DeWine reminded Ohioans that the deadline to register to vote is this Monday, Oct. 5, and of the multiple options voters have to cast their ballot, whether early in-person, by mail or on election day.
DeWine then spoke about what he expects to happen after the election.
“Whatever the situation since the beginning of this country, however hotly-contested these races have been, however riled up people get, however partisan it gets, however emotional people get, when the results are in — when they're in — people will accept it. Might not like it. But we're Americans. We accept it,” he said.
DeWine closed his discussion on election integrity with a quote from author Theodore White speaking about a previous presidential election:
“All of this is invisible.
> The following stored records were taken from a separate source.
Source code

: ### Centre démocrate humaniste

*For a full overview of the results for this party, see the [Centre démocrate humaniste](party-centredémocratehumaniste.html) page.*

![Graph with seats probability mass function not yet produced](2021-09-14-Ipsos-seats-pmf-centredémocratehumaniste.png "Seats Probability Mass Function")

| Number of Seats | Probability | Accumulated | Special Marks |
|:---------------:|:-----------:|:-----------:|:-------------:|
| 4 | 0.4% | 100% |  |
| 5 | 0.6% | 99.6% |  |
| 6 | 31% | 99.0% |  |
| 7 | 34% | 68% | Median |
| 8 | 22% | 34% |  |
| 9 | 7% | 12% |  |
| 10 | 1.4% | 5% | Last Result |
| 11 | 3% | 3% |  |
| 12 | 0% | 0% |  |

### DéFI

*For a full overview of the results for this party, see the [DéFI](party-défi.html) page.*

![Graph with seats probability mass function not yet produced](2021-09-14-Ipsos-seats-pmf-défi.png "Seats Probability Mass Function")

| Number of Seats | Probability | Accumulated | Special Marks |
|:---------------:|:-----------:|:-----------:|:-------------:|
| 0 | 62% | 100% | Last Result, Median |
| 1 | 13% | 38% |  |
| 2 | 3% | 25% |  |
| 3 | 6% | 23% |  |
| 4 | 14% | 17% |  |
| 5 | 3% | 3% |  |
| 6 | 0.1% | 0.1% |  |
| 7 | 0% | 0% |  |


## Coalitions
For it is the essence of the act that as it happens it is a mystery in which millions of people each fit one fragment of a total secret together, none of them knowing the shape of the whole. What results from the fitting together these secrets, is, of course, the most awesome transfer of power in the world. The power to marshal and mobilize power to send men to kill or be killed. The power to tax and destroy. The power to create and the responsibility to do so. The power to guide and the responsibility to heal. All committed into the hands of one individual. Heroes and philosophers, brave men and vile, have since Rome and Athens tried to make this particular manner of transfer of power work effectively. No people — no people have succeeded at it better over a longer period of time than the Americans. As the transfer of this power takes place, there's nothing to be seen except an occasional line outside church or school, or file of people fidgeting in the rain, waiting to enter the booths. No bands play on Election Day, no troops march, no guns are ready, no conspirators gather in secret headquarters. The noise and the blare, the bands, the screaming, pageantry, oratory, the long fall campaign fade on Election Day. All the planning is over. All effort spent. Now the candidates simply must wait.”
“That's what we do,” DeWine said after reading White’s quote. “We are Americans. We do it very, very well, and we will do it this year as well.”